Chapter Text
"Chorooooo. Fappymatsu. Fappybird. Fapio fa-"
"What."
It's already 11:00 at night and since they had all started drinking at 9:00, Choromatsu has no idea where the fuck Osomatsu is pulling the beer from.
"Don't be like that Kale Daddy-"
"Osomatsu I swear to god..."
Osomatsu must have gone througyh at least six bottles. Maybe seven. Choromatsu is vaguely wondering how this idiot is not dead yet. Mostly he is thinking about whether or not he should kill the motherfucker himself.
"No listen seriously. I just had a think. Thought. Had a thought."
Here it comes.
"Ya know how big and flat Iyami-san's teeth are? Like do you think they are big enough to snort a line of coke off of?"
"Osomatsu I swear to god, shut the hell up."

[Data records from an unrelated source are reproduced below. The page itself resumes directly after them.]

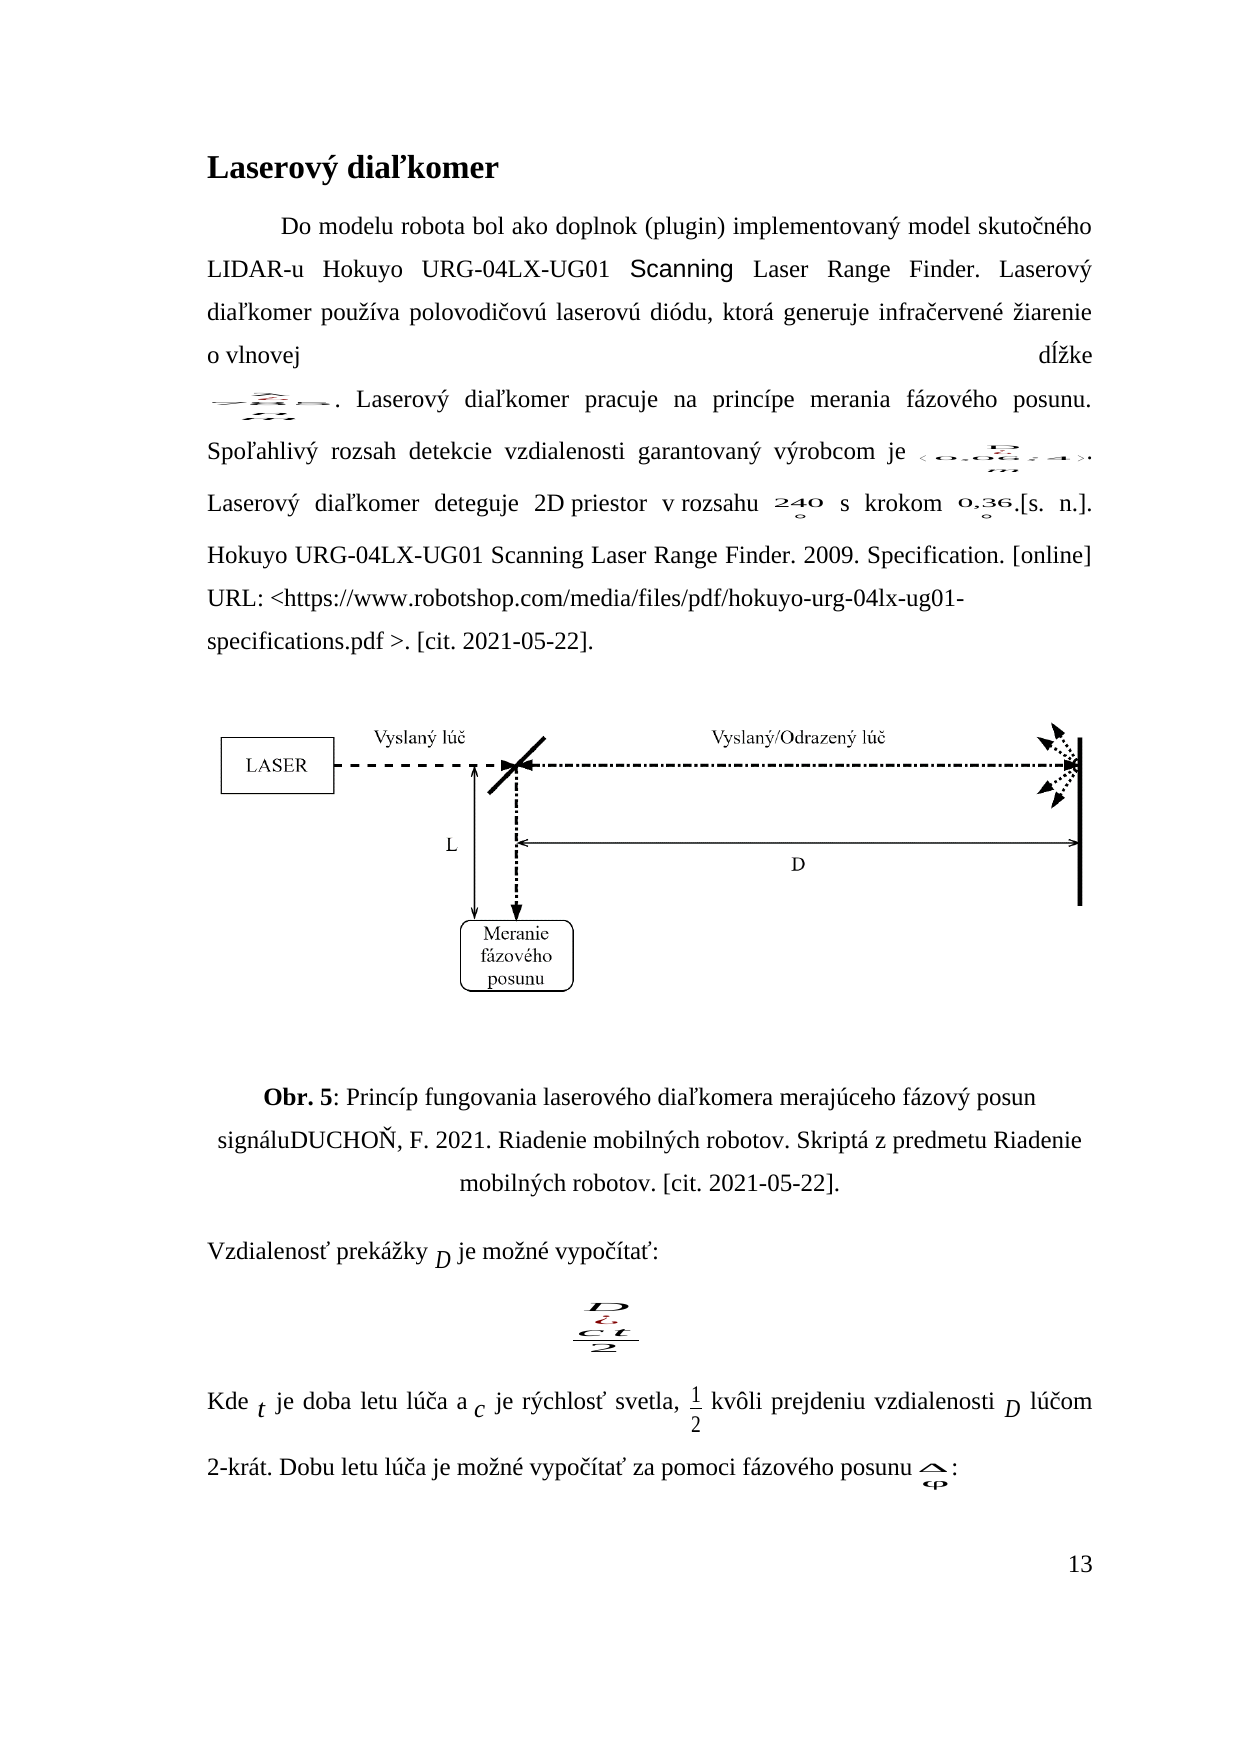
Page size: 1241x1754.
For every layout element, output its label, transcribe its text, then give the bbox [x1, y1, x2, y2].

text Obr. 5: Princíp fungovania laserového diaľkomera merajúceho fázový posun signálu[1] [207, 1082, 1092, 1197]
text Vzdialenosť prekážky je možné vypočítať: [207, 1236, 1092, 1274]
table_header [1004, 1289, 1093, 1381]
table_header [207, 1289, 1004, 1381]
text Do modelu robota bol ako doplnok (plugin) implementovaný model skutočného LIDAR‑u Hokuyo URG‑04LX‑UG01 Scanning Laser Range Finder. Laserový diaľkomer používa polovodičovú laserovú diódu, ktorá generuje infračervené žiarenie o vlnovej dĺžke . Laserový diaľkomer pracuje na princípe merania fázového posunu. Spoľahlivý rozsah detekcie vzdialenosti garantovaný výrobcom je . Laserový diaľkomer deteguje 2D priestor v rozsahu s krokom .[2] [207, 211, 1092, 655]
subtitle Laserový diaľkomer [207, 148, 1092, 186]
text Kde je doba letu lúča a je rýchlosť svetla, kvôli prejdeniu vzdialenosti lúčom 2‑krát. Dobu letu lúča je možné vypočítať za pomoci fázového posunu : [207, 1381, 1092, 1490]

"No really this is important, like we need to figure this out. Like for science. We can be like, discoverers or some shit."
"We are not-"
"But we have to get our hands on the good stuff. Like Acapulco Gold or something-"
"Toddy pipes up from his spot on the couch, "Nii-san, Acapulco Gold is weed. If you're looking for blow I can get you some though."
Everyone's head turns to Toddy.
Karamatsu looks confused. Jyushimatsu heard the word blow and now his dick is rock solid. Ichimatsu isn't even surpised. Osomatsu looks like he has found the holy grail. Choromatsu is horrified.
"Hell fuckin' yes."
Oh hell no.
"You see Chorofapski, I got backup, this is a great idea."
"This is a terrible idea, this is the worst idea you have ever had. I am not going to prison for your bullshit."
"But Kale Daddy-"
"Stop calling me Kale Daddy!"
"Or what Kale Daddy?"
Choromatsu was wrong. He was definitely going to prison for Osomatsu's bullshit. But not because of the coke. Choromatsu is this fucking close to murdering a bitch.